XIX. Good Faith Negotiations: The Buyer and the Seller agree to act honestly and diligently
to enter into "good faith" negotiations to execute a formal agreement and/or enter into a
Closing.
XX. Exclusive Opportunity: Following the execution of this Letter of Intent, the parties
agree to not negotiate or enter into discussions with any other party unless there are any
existing agreements in place (e.g., option to purchase, first right of refusal, etc.).
XXI. Standstill Agreement: Following the execution of this Letter of Intent, and until the
Closing, the Seller, agrees not to sell any portion of the Business.

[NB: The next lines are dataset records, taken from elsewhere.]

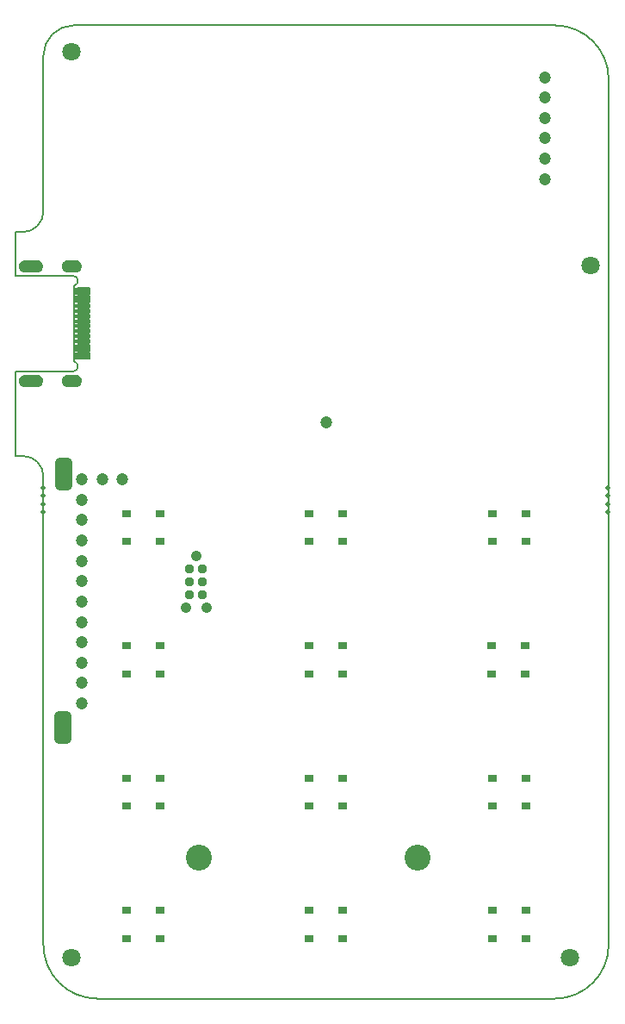
<source format=gbs>
G04 Layer_Color=16711935*
%FSLAX44Y44*%
%MOMM*%
G71*
G01*
G75*
%ADD51C,0.2000*%
%ADD75C,0.0000*%
%ADD79C,0.5000*%
%ADD179C,1.8000*%
%ADD180O,2.3500X1.1500*%
%ADD181O,1.9500X1.1500*%
%ADD182C,2.5500*%
%ADD183C,0.1500*%
%ADD184C,1.0500*%
%ADD185R,1.3000X7.2000*%
%ADD186R,1.5500X0.7500*%
%ADD187R,1.5500X0.4500*%
%ADD188C,1.2000*%
G04:AMPARAMS|DCode=189|XSize=3.2032mm|YSize=1.7032mm|CornerRadius=0.4766mm|HoleSize=0mm|Usage=FLASHONLY|Rotation=270.000|XOffset=0mm|YOffset=0mm|HoleType=Round|Shape=RoundedRectangle|*
%AMROUNDEDRECTD189*
21,1,3.2032,0.7500,0,0,270.0*
21,1,2.2500,1.7032,0,0,270.0*
1,1,0.9532,-0.3750,-1.1250*
1,1,0.9532,-0.3750,1.1250*
1,1,0.9532,0.3750,1.1250*
1,1,0.9532,0.3750,-1.1250*
%
%ADD189ROUNDEDRECTD189*%
%ADD190C,0.9500*%
%ADD191R,0.8500X0.8000*%
G36*
X57427Y601928D02*
X59128Y600226D01*
X60049Y598003D01*
Y596800D01*
Y595597D01*
X59128Y593373D01*
X57427Y591672D01*
X55204Y590751D01*
X44796D01*
X42573Y591672D01*
X40871Y593373D01*
X39950Y595597D01*
Y596800D01*
Y598003D01*
X40871Y600226D01*
X42573Y601928D01*
X44796Y602849D01*
X55204D01*
X57427Y601928D01*
D02*
G37*
G36*
X19426D02*
X21128Y600226D01*
X22048Y598003D01*
Y596800D01*
Y595597D01*
X21128Y593373D01*
X19426Y591672D01*
X17203Y590751D01*
X2797D01*
X574Y591672D01*
X-1128Y593373D01*
X-2049Y595597D01*
Y596800D01*
Y598003D01*
X-1128Y600226D01*
X574Y601928D01*
X2797Y602849D01*
X17203D01*
X19426Y601928D01*
D02*
G37*
G36*
X57427Y714328D02*
X59128Y712626D01*
X60049Y710403D01*
Y709200D01*
Y707997D01*
X59128Y705773D01*
X57427Y704072D01*
X55204Y703151D01*
X44796D01*
X42573Y704072D01*
X40871Y705773D01*
X39950Y707997D01*
Y709200D01*
Y710403D01*
X40871Y712626D01*
X42573Y714328D01*
X44796Y715249D01*
X55204D01*
X57427Y714328D01*
D02*
G37*
G36*
X19426D02*
X21128Y712626D01*
X22048Y710403D01*
Y709200D01*
Y707997D01*
X21128Y705773D01*
X19426Y704072D01*
X17203Y703151D01*
X2797D01*
X574Y704072D01*
X-1128Y705773D01*
X-2049Y707997D01*
Y709200D01*
Y710403D01*
X-1128Y712626D01*
X574Y714328D01*
X2797Y715249D01*
X17203D01*
X19426Y714328D01*
D02*
G37*
D51*
X51997Y690100D02*
G03*
X51000Y700000I-997J4900D01*
G01*
Y606000D02*
G03*
X52039Y615891I0J5000D01*
G01*
X2001Y743001D02*
G03*
X22001Y763001I0J20000D01*
G01*
X52000Y946000D02*
G03*
X22001Y916000I0J-30000D01*
G01*
X577999Y893000D02*
G03*
X524999Y946000I-53000J0D01*
G01*
Y-10000D02*
G03*
X577999Y43000I0J53000D01*
G01*
X22001D02*
G03*
X75000Y-10000I53000J0D01*
G01*
X22001Y503001D02*
G03*
X2001Y523001I-20000J0D01*
G01*
X75000Y-10000D02*
X524999D01*
X22001Y43000D02*
Y503001D01*
X-5000Y523001D02*
X2001D01*
X-5000Y743001D02*
X2000D01*
X22001Y763001D02*
Y916000D01*
X52000Y946000D02*
X524999D01*
X577999Y43000D02*
Y893000D01*
X-5001Y700001D02*
Y743001D01*
X-5000Y700000D02*
X51000D01*
X52000Y615900D02*
Y690100D01*
X-5001Y523001D02*
Y605801D01*
X51000D01*
D75*
X15999Y593800D02*
G03*
X18999Y596800I0J3000D01*
G01*
D02*
G03*
X15999Y599800I-3000J0D01*
G01*
X4001D02*
G03*
X1001Y596800I0J-3000D01*
G01*
D02*
G03*
X4001Y593800I3000J0D01*
G01*
X54000Y706200D02*
G03*
X57000Y709200I0J3000D01*
G01*
D02*
G03*
X54000Y712200I-3000J0D01*
G01*
X45999D02*
G03*
X43000Y709200I0J-3000D01*
G01*
D02*
G03*
X45999Y706200I3000J0D01*
G01*
X54000Y593800D02*
G03*
X57000Y596800I0J3000D01*
G01*
D02*
G03*
X54000Y599800I-3000J0D01*
G01*
X45999D02*
G03*
X43000Y596800I0J-3000D01*
G01*
D02*
G03*
X45999Y593800I3000J0D01*
G01*
X15999Y706200D02*
G03*
X18999Y709200I0J3000D01*
G01*
D02*
G03*
X15999Y712200I-3000J0D01*
G01*
X4001D02*
G03*
X1001Y709200I0J-3000D01*
G01*
D02*
G03*
X4001Y706200I3000J0D01*
G01*
Y599800D02*
X15999D01*
X4001Y593800D02*
X15999D01*
X45999Y712200D02*
X54000D01*
X45999Y706200D02*
X54000D01*
X45999Y599800D02*
X54000D01*
X45999Y593800D02*
X54000D01*
X4001Y712200D02*
X15999D01*
X4001Y706200D02*
X15999D01*
D79*
X22000Y492000D02*
D03*
Y484000D02*
D03*
Y476000D02*
D03*
Y468000D02*
D03*
X577000D02*
D03*
Y476000D02*
D03*
Y484000D02*
D03*
Y492000D02*
D03*
D179*
X560000Y710000D02*
D03*
X49998Y30000D02*
D03*
Y920000D02*
D03*
X540000Y30000D02*
D03*
D180*
X10000Y596800D02*
D03*
Y709200D02*
D03*
D181*
X50000D02*
D03*
Y596800D02*
D03*
D182*
X389970Y128600D02*
D03*
X174970D02*
D03*
D183*
X464000Y593000D02*
D03*
X115000Y836200D02*
D03*
X529970Y111200D02*
D03*
D184*
X182160Y374200D02*
D03*
X161840D02*
D03*
X172000Y425000D02*
D03*
D185*
X61500Y653000D02*
D03*
D186*
X60500Y621001D02*
D03*
Y628999D02*
D03*
Y677000D02*
D03*
Y684999D02*
D03*
D187*
Y635499D02*
D03*
Y640501D02*
D03*
Y645499D02*
D03*
Y650501D02*
D03*
Y655499D02*
D03*
Y660501D02*
D03*
Y665499D02*
D03*
Y670501D02*
D03*
D188*
X300000Y556000D02*
D03*
X80000Y500000D02*
D03*
X100000D02*
D03*
X60000Y480000D02*
D03*
Y500000D02*
D03*
X515000Y815000D02*
D03*
X60000Y320000D02*
D03*
X515000Y795000D02*
D03*
X60000Y300000D02*
D03*
Y400000D02*
D03*
Y380000D02*
D03*
Y440000D02*
D03*
Y420000D02*
D03*
Y360000D02*
D03*
Y340000D02*
D03*
Y460000D02*
D03*
X515000Y835000D02*
D03*
X60000Y280000D02*
D03*
X515000Y895000D02*
D03*
Y855000D02*
D03*
Y875000D02*
D03*
D189*
X42000Y505000D02*
D03*
X41000Y256000D02*
D03*
D190*
X165650Y386900D02*
D03*
X178350Y412300D02*
D03*
X165650D02*
D03*
X178350Y399600D02*
D03*
X178350Y386900D02*
D03*
X165650Y399600D02*
D03*
D191*
X136500Y466690D02*
D03*
X103500D02*
D03*
Y439190D02*
D03*
X136500D02*
D03*
X283500Y439190D02*
D03*
X316500D02*
D03*
Y466690D02*
D03*
X283500D02*
D03*
X463500Y439190D02*
D03*
X496500D02*
D03*
Y466690D02*
D03*
X463500D02*
D03*
X136500Y336690D02*
D03*
X103500D02*
D03*
Y309190D02*
D03*
X136500D02*
D03*
X316500Y336690D02*
D03*
X283500D02*
D03*
Y309190D02*
D03*
X316500D02*
D03*
X462500Y309190D02*
D03*
X495500D02*
D03*
Y336690D02*
D03*
X462500D02*
D03*
X496701Y206690D02*
D03*
X463701D02*
D03*
Y179190D02*
D03*
X496701D02*
D03*
X316500Y206690D02*
D03*
X283500D02*
D03*
Y179190D02*
D03*
X316500D02*
D03*
X136500Y206690D02*
D03*
X103500D02*
D03*
Y179190D02*
D03*
X136500D02*
D03*
X136500Y76691D02*
D03*
X103500D02*
D03*
Y49191D02*
D03*
X136500D02*
D03*
X316499Y76691D02*
D03*
X283499D02*
D03*
Y49191D02*
D03*
X316499D02*
D03*
X463499Y49191D02*
D03*
X496499D02*
D03*
Y76691D02*
D03*
X463499D02*
D03*
M02*

</source>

XXII. Currency: All mentions of money or the usage of the "₹" icon shall be known as
referring to the Indian Rupees.
XXIII. Governing Law: This Letter of Intent shall be governed under the laws by the State
of State of Madhya Pradesh (India).
XXIV. Severability: In case any provision or wording in this Letter of Intent shall be held
invalid, illegal or unenforceable, the validity, legality, and enforceability of the remaining
provisions shall not in any way be affected or impaired thereby.

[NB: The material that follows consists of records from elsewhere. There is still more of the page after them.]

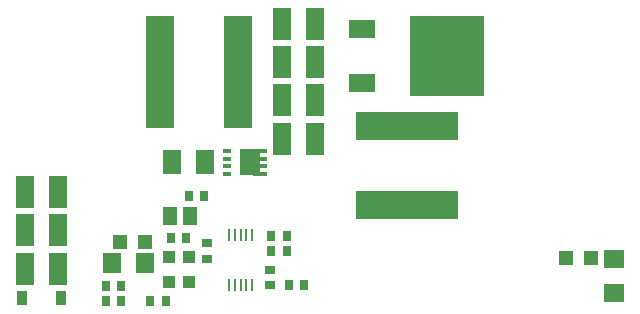
<source format=gtp>
G75*
G70*
%OFA0B0*%
%FSLAX24Y24*%
%IPPOS*%
%LPD*%
%AMOC8*
5,1,8,0,0,1.08239X$1,22.5*
%
%ADD10R,0.0098X0.0394*%
%ADD11R,0.0630X0.1063*%
%ADD12R,0.0433X0.0394*%
%ADD13R,0.0276X0.0354*%
%ADD14R,0.0354X0.0276*%
%ADD15R,0.0512X0.0591*%
%ADD16R,0.0630X0.0787*%
%ADD17R,0.0941X0.3740*%
%ADD18R,0.3429X0.0937*%
%ADD19R,0.2453X0.2654*%
%ADD20R,0.0898X0.0639*%
%ADD21R,0.0315X0.0134*%
%ADD22R,0.0512X0.0134*%
%ADD23R,0.0673X0.0902*%
%ADD24R,0.0358X0.0480*%
%ADD25R,0.0472X0.0472*%
%ADD26R,0.0630X0.0710*%
%ADD27R,0.0710X0.0630*%
D10*
X010775Y005770D03*
X010971Y005770D03*
X011168Y005770D03*
X011365Y005770D03*
X011562Y005770D03*
X011562Y007434D03*
X011365Y007434D03*
X011168Y007434D03*
X010971Y007434D03*
X010775Y007434D03*
D11*
X012536Y010637D03*
X013639Y010637D03*
X013639Y011917D03*
X012536Y011917D03*
X012536Y013197D03*
X013639Y013197D03*
X013639Y014476D03*
X012536Y014476D03*
X005076Y008866D03*
X003973Y008866D03*
X003973Y007586D03*
X005076Y007586D03*
X005076Y006307D03*
X003973Y006307D03*
D12*
X008767Y006700D03*
X009436Y006700D03*
X009436Y005864D03*
X008767Y005864D03*
D13*
X006680Y005224D03*
X007192Y005224D03*
X007192Y005716D03*
X006680Y005716D03*
X008156Y005224D03*
X008668Y005224D03*
X008845Y007340D03*
X009357Y007340D03*
X009436Y008718D03*
X009948Y008718D03*
X012192Y007389D03*
X012192Y006897D03*
X012704Y006897D03*
X012704Y007389D03*
X012782Y005765D03*
X013294Y005765D03*
D14*
X012153Y005756D03*
X012153Y006267D03*
X010036Y006641D03*
X010036Y007153D03*
D15*
X009485Y008078D03*
X008816Y008078D03*
D16*
X008895Y009850D03*
X009997Y009850D03*
D17*
X011099Y012852D03*
X008481Y012852D03*
D18*
X016729Y011061D03*
X016729Y008443D03*
D19*
X018042Y013393D03*
D20*
X015229Y012496D03*
X015229Y014291D03*
D21*
X010725Y010234D03*
X010725Y009978D03*
X010725Y009722D03*
X010725Y009466D03*
D22*
X011808Y009466D03*
X011808Y009722D03*
X011808Y009978D03*
X011808Y010234D03*
D23*
X011471Y009850D03*
D24*
X005168Y005323D03*
X003881Y005323D03*
D25*
X007162Y007193D03*
X007989Y007193D03*
X022025Y006651D03*
X022851Y006651D03*
D26*
X007988Y006504D03*
X006868Y006504D03*
D27*
X023619Y006621D03*
X023619Y005501D03*
M02*

</source>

XXV. Counterparts and Electronic Means: This Letter of Intent may be executed in
several counterparts, each of which will be deemed to be an original and all of which will
together constitute one and the same instrument. Delivery to us of an executed copy of this
Letter of Intent by electronic facsimile transmission or other means of electronic
communication capable of producing a printed copy will be deemed to be execution and
delivery to us of this Letter of Intent as of the date of successful transmission to us.